Artists impressions have previously been made of plans for the plant at Wylfa. Credit: Horizon/Artist impression

Politicians have recommended the creation of a cross-departmental taskforce to determine which type of reactor technology would be best at the site, as well as choosing a partner to deliver the project.

The report also covered the possibility of a small module reactor at Trawsfynydd in Gywnedd.

Politicians also said Wales would benefit more widely from a new British nuclear programme, with it "breathing new life" into industrial heartlands and creating high-quality jobs.

MPs and Peers in Westminster have made the suggestion Wylfa should be next location for a nuclear power plant.

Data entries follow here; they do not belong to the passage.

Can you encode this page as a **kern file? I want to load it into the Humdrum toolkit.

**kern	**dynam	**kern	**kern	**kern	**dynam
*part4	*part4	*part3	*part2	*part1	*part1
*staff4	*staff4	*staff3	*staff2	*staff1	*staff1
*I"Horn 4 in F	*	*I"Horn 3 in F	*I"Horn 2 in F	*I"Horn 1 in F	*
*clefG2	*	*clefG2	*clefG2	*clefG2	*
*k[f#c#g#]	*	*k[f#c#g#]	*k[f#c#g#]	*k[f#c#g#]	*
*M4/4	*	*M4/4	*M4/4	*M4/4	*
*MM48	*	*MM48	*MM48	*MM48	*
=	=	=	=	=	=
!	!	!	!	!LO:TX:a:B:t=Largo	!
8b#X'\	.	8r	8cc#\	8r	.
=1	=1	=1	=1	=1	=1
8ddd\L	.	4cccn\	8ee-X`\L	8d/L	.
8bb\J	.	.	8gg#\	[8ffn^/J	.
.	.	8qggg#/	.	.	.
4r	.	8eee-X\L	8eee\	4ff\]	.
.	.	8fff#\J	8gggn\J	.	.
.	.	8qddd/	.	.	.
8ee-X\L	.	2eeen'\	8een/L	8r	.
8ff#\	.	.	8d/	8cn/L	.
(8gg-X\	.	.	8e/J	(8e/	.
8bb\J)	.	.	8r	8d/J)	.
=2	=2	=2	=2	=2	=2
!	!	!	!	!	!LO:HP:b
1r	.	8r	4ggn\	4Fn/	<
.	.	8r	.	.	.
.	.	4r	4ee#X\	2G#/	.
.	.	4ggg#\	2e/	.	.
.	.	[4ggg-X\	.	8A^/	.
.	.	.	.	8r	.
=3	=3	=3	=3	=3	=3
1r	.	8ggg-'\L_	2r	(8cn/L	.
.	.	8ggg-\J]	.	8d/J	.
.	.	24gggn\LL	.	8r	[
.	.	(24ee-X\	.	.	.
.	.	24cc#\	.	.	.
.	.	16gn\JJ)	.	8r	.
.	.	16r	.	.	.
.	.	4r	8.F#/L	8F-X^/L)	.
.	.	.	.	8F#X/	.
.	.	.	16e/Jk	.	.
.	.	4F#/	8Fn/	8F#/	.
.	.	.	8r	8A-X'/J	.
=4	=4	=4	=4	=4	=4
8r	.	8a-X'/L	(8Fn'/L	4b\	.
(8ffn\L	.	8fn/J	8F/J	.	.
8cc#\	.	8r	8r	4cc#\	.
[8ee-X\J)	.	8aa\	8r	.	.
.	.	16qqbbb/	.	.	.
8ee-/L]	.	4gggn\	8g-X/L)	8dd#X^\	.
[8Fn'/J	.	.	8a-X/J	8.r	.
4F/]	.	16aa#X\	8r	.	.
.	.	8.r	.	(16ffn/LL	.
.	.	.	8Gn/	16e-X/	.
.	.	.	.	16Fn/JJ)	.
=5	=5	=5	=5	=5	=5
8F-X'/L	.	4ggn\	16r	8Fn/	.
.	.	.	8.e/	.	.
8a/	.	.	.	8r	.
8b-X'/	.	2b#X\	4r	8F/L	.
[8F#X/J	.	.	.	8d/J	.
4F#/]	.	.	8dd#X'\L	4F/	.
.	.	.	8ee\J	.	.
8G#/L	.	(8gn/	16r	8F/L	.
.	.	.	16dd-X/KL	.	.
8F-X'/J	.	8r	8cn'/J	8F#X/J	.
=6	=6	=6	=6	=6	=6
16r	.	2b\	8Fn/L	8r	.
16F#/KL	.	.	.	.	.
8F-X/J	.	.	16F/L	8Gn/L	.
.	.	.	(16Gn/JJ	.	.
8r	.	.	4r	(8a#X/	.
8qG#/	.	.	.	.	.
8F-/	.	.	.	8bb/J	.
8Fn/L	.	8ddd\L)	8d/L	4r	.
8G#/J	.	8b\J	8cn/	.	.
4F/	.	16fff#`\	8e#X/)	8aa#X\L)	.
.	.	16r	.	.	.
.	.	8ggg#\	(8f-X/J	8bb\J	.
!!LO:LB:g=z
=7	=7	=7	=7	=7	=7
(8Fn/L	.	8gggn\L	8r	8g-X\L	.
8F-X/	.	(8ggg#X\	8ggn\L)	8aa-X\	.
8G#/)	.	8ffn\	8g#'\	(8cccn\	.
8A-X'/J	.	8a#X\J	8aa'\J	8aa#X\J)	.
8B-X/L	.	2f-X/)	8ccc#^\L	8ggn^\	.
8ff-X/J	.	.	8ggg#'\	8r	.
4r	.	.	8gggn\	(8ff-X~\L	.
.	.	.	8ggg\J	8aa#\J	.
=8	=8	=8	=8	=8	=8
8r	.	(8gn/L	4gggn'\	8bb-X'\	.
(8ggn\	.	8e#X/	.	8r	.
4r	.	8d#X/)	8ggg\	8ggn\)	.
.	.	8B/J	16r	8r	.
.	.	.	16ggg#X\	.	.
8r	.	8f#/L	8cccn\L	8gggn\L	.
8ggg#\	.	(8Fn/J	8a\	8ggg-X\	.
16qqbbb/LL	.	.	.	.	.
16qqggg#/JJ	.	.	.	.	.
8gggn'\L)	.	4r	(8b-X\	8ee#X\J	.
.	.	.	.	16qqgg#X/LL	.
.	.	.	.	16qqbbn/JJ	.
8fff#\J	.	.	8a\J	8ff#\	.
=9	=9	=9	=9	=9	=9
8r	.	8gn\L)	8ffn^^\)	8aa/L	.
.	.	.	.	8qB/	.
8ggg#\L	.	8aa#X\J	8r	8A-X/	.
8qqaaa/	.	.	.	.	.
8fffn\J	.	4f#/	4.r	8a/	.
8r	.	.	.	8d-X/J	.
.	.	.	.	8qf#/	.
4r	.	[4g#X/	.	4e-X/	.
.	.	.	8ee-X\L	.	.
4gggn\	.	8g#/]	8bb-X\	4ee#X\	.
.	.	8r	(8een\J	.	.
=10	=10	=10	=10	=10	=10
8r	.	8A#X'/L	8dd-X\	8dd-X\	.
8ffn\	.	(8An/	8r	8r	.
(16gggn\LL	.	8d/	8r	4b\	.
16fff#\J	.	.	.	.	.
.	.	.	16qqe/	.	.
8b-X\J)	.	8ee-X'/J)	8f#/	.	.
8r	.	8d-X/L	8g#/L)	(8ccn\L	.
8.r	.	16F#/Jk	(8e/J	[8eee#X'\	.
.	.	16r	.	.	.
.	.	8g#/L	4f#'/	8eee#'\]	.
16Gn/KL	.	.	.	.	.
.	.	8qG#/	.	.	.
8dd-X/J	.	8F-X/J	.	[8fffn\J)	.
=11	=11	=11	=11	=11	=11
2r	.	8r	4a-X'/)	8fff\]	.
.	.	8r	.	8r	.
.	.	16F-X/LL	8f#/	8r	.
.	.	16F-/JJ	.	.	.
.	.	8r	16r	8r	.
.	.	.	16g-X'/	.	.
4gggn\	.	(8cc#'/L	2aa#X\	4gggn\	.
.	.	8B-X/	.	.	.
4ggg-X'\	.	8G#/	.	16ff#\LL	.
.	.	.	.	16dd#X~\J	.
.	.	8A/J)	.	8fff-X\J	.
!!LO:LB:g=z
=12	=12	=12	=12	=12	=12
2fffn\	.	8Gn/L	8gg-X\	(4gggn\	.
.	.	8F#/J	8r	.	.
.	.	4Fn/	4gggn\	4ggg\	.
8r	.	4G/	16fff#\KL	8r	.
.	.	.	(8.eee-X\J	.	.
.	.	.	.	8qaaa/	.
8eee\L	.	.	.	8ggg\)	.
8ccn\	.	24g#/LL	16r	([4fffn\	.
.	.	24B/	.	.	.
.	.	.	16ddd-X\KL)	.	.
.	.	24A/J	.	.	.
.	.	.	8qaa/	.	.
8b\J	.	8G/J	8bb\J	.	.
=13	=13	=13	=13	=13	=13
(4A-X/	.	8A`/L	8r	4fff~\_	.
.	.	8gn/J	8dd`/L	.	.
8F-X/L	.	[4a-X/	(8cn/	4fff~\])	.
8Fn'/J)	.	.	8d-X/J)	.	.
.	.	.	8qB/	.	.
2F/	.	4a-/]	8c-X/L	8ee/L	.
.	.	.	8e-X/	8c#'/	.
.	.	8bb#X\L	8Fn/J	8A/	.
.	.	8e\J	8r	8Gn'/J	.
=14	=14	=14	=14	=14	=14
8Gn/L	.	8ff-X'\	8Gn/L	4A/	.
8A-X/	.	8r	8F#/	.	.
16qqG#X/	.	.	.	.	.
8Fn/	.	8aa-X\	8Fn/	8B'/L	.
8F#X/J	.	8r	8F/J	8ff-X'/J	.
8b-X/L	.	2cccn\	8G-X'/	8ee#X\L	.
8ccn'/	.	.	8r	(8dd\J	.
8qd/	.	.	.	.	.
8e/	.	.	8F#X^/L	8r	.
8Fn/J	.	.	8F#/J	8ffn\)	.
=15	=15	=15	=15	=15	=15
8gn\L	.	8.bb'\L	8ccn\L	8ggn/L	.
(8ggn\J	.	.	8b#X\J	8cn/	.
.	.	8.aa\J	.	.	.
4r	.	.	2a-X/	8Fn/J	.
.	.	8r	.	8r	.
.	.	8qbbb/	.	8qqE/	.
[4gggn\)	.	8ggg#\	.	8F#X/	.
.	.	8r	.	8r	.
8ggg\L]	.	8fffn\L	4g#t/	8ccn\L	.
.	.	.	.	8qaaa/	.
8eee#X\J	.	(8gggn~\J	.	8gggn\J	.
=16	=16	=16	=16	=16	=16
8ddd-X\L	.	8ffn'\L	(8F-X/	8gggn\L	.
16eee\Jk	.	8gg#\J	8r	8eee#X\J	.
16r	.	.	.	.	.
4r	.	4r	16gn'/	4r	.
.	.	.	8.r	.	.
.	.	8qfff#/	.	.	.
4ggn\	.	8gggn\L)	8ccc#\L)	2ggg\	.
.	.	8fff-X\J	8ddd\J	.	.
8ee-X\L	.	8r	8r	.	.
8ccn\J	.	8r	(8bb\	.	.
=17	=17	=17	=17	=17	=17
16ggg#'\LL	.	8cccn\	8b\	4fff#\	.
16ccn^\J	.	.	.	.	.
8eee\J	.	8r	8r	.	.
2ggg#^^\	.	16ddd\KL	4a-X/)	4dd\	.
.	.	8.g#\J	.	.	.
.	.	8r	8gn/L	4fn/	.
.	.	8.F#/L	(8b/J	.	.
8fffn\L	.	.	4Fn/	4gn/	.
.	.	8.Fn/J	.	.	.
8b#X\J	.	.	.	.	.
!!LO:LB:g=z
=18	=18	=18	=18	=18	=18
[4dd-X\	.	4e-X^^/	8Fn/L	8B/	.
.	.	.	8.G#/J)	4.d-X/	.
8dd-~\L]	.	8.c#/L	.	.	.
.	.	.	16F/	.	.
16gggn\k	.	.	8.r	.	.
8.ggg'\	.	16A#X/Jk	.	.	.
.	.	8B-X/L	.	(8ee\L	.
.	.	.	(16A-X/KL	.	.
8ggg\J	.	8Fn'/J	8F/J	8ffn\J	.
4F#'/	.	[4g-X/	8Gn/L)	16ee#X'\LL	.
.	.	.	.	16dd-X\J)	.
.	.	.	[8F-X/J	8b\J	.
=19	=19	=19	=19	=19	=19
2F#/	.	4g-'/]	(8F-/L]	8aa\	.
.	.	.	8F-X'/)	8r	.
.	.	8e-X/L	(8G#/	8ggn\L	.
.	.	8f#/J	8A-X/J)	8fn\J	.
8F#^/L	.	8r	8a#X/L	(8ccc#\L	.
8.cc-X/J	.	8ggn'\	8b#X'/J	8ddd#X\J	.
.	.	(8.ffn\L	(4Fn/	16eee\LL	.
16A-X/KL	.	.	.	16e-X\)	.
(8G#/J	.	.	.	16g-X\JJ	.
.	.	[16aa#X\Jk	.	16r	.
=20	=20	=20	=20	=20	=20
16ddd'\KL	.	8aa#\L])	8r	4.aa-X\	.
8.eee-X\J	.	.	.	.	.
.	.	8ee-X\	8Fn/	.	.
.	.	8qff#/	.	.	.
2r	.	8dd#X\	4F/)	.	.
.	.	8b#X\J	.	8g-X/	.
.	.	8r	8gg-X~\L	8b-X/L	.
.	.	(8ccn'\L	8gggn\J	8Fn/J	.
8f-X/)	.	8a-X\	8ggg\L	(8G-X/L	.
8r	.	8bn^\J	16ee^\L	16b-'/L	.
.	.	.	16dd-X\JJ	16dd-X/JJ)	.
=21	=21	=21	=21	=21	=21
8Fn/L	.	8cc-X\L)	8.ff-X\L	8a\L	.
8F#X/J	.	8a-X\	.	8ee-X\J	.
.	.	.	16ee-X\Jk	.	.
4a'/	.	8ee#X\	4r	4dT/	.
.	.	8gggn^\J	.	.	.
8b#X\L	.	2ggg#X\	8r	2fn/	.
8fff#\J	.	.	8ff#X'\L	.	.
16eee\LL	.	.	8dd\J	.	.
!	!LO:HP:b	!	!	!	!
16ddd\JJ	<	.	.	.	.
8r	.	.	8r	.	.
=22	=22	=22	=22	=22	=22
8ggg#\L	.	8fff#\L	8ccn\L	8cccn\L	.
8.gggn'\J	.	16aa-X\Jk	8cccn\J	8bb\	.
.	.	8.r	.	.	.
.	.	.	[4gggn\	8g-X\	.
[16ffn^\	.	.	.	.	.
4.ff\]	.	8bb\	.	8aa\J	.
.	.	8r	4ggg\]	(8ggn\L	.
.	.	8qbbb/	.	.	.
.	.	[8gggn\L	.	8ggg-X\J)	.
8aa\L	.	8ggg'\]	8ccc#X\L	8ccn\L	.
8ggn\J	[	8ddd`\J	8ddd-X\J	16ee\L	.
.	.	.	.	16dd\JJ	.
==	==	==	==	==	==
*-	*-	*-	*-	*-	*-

Credit: PA

Conservative MP Virginia Crosbie, who represents Ynys Môn and is the nuclear energy group's secretary, said: “It has everything going for it, including a willing and skilled host community that is eager to see nuclear return to the island and all the benefits that would bring for many years to come."

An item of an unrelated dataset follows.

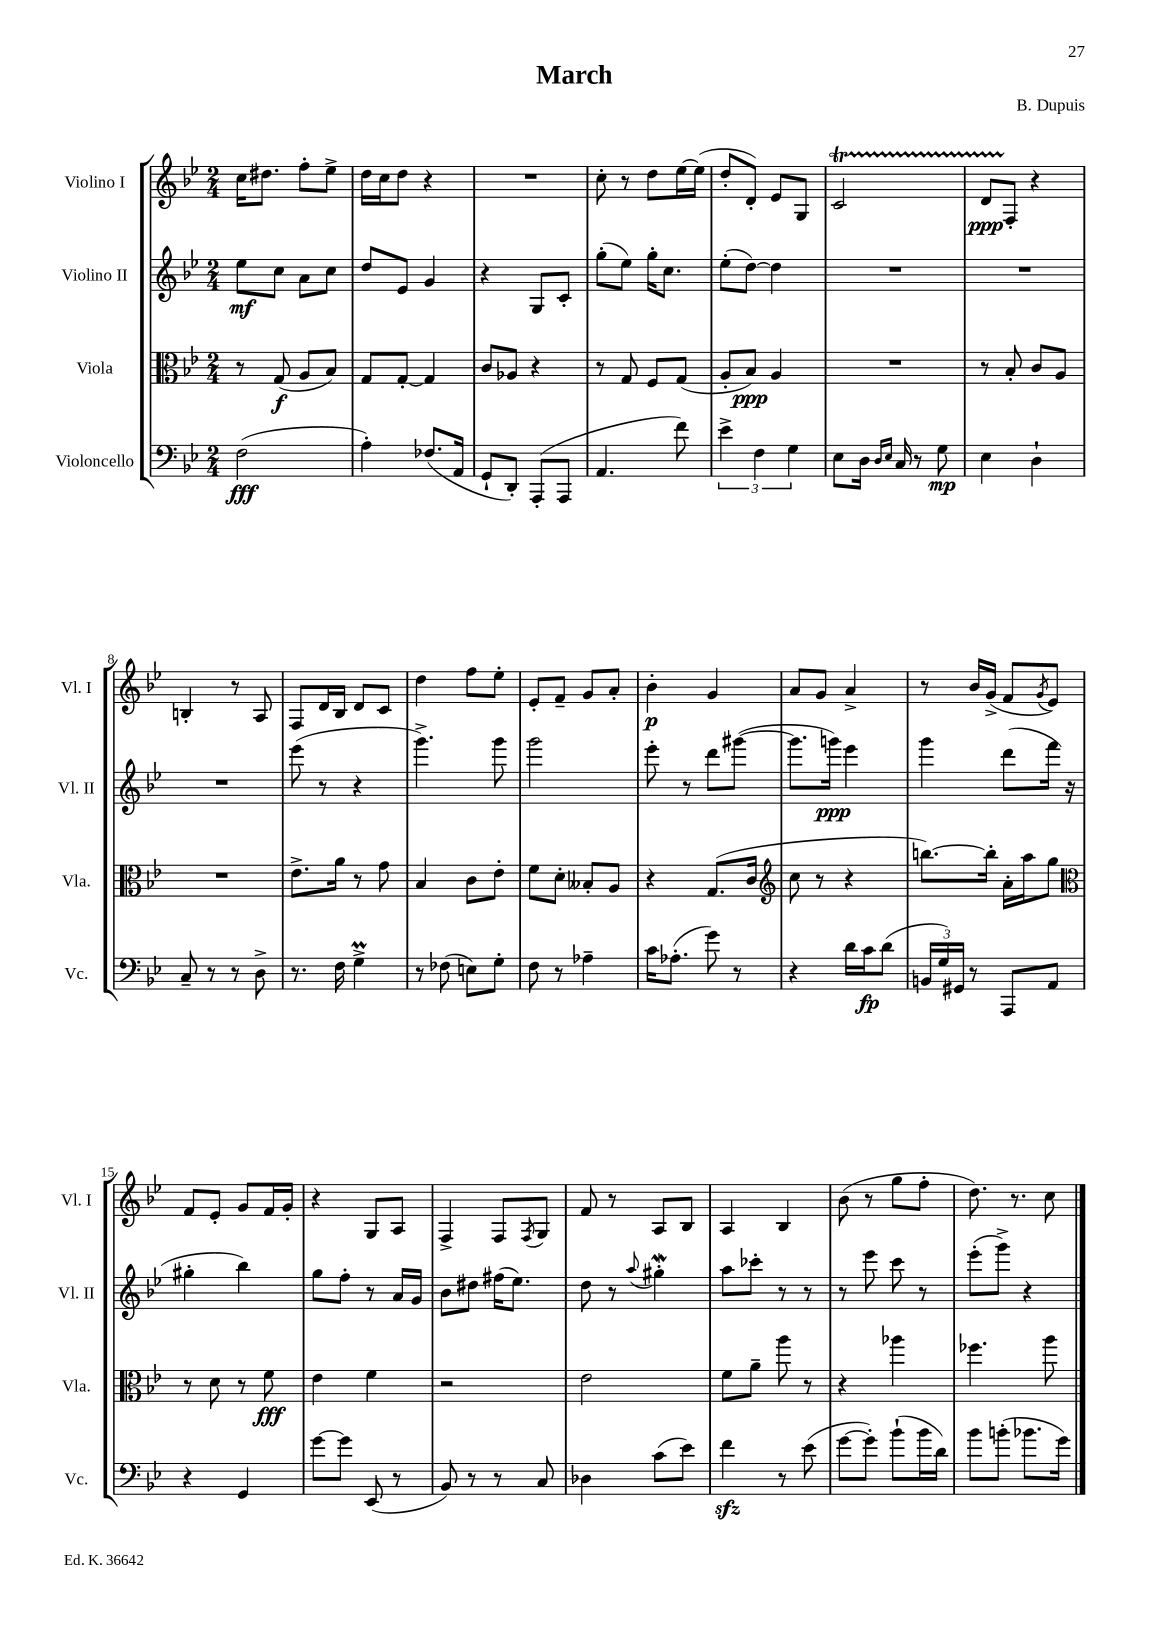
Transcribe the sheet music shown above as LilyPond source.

She added the UK Government needs to "get on" with building the power station, arguing it would improve energy security and the environment, as well as helping the local community.

Meanwhile, vice chair Liz Saville Roberts, who is the Plaid Cymru leader in Westminster, said: “The best use of Wales’s two nuclear licensed sites - Wylfa and Trawsfynydd - is essential if we are to grasp the urgent need to increase the contribution of nuclear power to the net zero energy mix.

“Wylfa is ideal for large-scale generation, and should be safeguarded for such use if further gigawatt reactors are backed, while Trawsfynydd is the perfect site for small modular reactors or an advanced modular reactor."

Ms Saville Roberts added: “I urge the UK Government and Welsh Government to work together to make the best use of these opportunities to bring net zero, social and economic benefits to the communities of north Wales.”

Opposing the move, the leader of the Green Party in Wales, Anthony Slaughter, said: "A new nuclear power station at Wylfa would be nothing but an expensive distraction and in no way an answer to the energy crisis and the climate emergency."

He added: "We need to be reaching net zero as a matter of urgency, even by the mostoptimistic and highly unlikely timetable new nuclear would take a decadeto be up and running."

In response to the recommendation, a spokesperson from the Department for Energy Security and Net Zero said: "We welcome this report and share their ambitions for nuclear power in the UK."

They added: “Wylfa is a candidate for new nuclear, and one of several potential sites that could host civil nuclear projects. We will consult later this year on a proposed way forward for determining how new nuclear developments might be located, including the potential for SMR [Small Modular Reactors] and other advanced nuclear technologies.”

Analysis from ITV Wales' Political Correspondent Adrian Masters:

The story of plans to build a new nuclear power station on Anglesey is long and full of controversy, failures and false dawns.

It was in 2009 that the then Labour UK Government gave the go-ahead to new nuclear projects and 2010 when it was agreed that Wylfa would be one of the sites. 

As the long-standing base of a nuclear power station that was in the process of being decommissioned, it had the advantage of support from sections of politicians and the public both on the island and elsewhere in Wales. 

Plaid Cymru's Westminster leader Liz Saville Roberts is amongst those pushing for the move. Credit: PA

That was the case even when Plaid Cymru was officially opposed to new nuclear power stations, and when senior figures in Welsh Labour were split over whether to support it.

There was well-organised public opposition too, co-ordinated by People Against Wylfa-B (PAWB).

The Japanese firm Hitachi won the bidding to develop the site but pulled out in 2020 following a dispute over financial backing. 

It’s left the project with an uncertain future despite repeated promises from former Prime Minister Boris Johnson who said that he wanted to "get going on Wylfa in the next couple of years.”

More recently, Rishi Sunak told BBC Wales that Wylfa is a “fantastic site,” hinting that it could be named a preferred location for a new nuclear power station. 

But the fact is that 13 years on from the first time the project was given the go-ahead, it remains no closer to becoming a reality.